=== ASSIGNMENT ===
Restate each entry below exactly; pictures stay out of the copy.

※

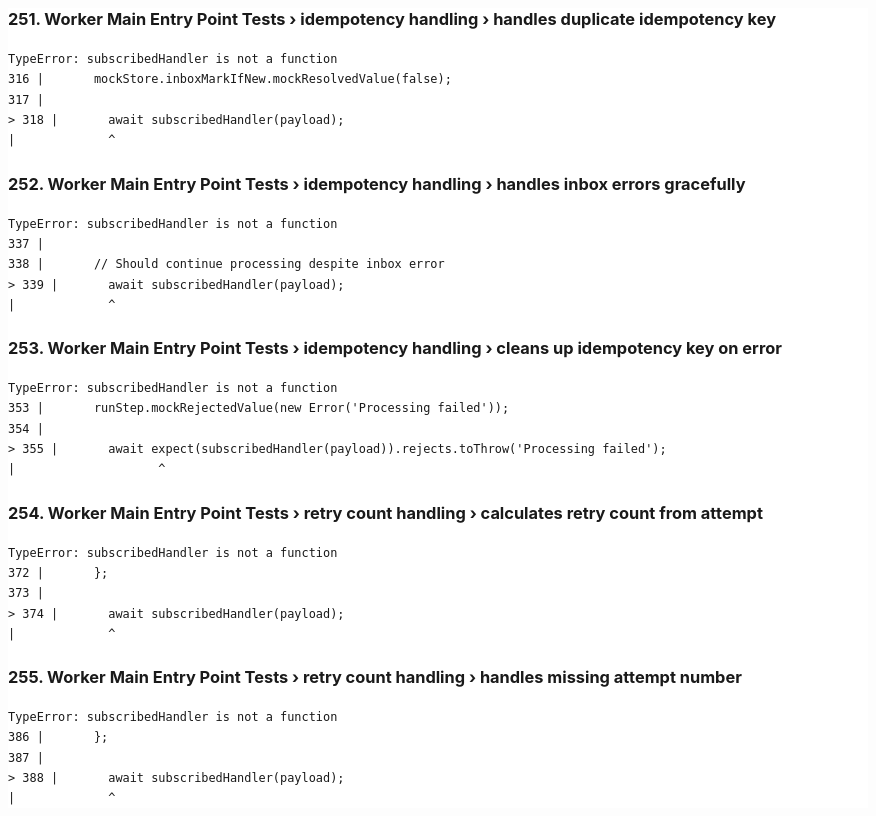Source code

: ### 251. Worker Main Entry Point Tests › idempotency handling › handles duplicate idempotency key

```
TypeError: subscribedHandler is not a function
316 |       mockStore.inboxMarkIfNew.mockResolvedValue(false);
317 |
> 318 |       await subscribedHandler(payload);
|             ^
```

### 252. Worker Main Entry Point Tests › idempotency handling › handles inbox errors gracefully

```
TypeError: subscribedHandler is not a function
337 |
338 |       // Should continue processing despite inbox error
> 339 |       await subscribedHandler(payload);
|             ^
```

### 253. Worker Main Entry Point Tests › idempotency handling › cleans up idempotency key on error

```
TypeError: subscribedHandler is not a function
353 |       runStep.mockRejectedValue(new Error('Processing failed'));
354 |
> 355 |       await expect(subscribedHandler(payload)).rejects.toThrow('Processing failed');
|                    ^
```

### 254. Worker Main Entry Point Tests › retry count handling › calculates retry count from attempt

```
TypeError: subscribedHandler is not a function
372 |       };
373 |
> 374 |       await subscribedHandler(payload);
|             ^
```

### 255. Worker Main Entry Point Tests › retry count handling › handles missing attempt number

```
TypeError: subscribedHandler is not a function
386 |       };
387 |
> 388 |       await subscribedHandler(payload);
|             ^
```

※

=== ANSWER SECTION ===
Source code

: ### 251. Worker Main Entry Point Tests › idempotency handling › handles duplicate idempotency key

```
TypeError: subscribedHandler is not a function
316 |       mockStore.inboxMarkIfNew.mockResolvedValue(false);
317 |
> 318 |       await subscribedHandler(payload);
|             ^
```

### 252. Worker Main Entry Point Tests › idempotency handling › handles inbox errors gracefully

```
TypeError: subscribedHandler is not a function
337 |
338 |       // Should continue processing despite inbox error
> 339 |       await subscribedHandler(payload);
|             ^
```

### 253. Worker Main Entry Point Tests › idempotency handling › cleans up idempotency key on error

```
TypeError: subscribedHandler is not a function
353 |       runStep.mockRejectedValue(new Error('Processing failed'));
354 |
> 355 |       await expect(subscribedHandler(payload)).rejects.toThrow('Processing failed');
|                    ^
```

### 254. Worker Main Entry Point Tests › retry count handling › calculates retry count from attempt

```
TypeError: subscribedHandler is not a function
372 |       };
373 |
> 374 |       await subscribedHandler(payload);
|             ^
```

### 255. Worker Main Entry Point Tests › retry count handling › handles missing attempt number

```
TypeError: subscribedHandler is not a function
386 |       };
387 |
> 388 |       await subscribedHandler(payload);
|             ^
```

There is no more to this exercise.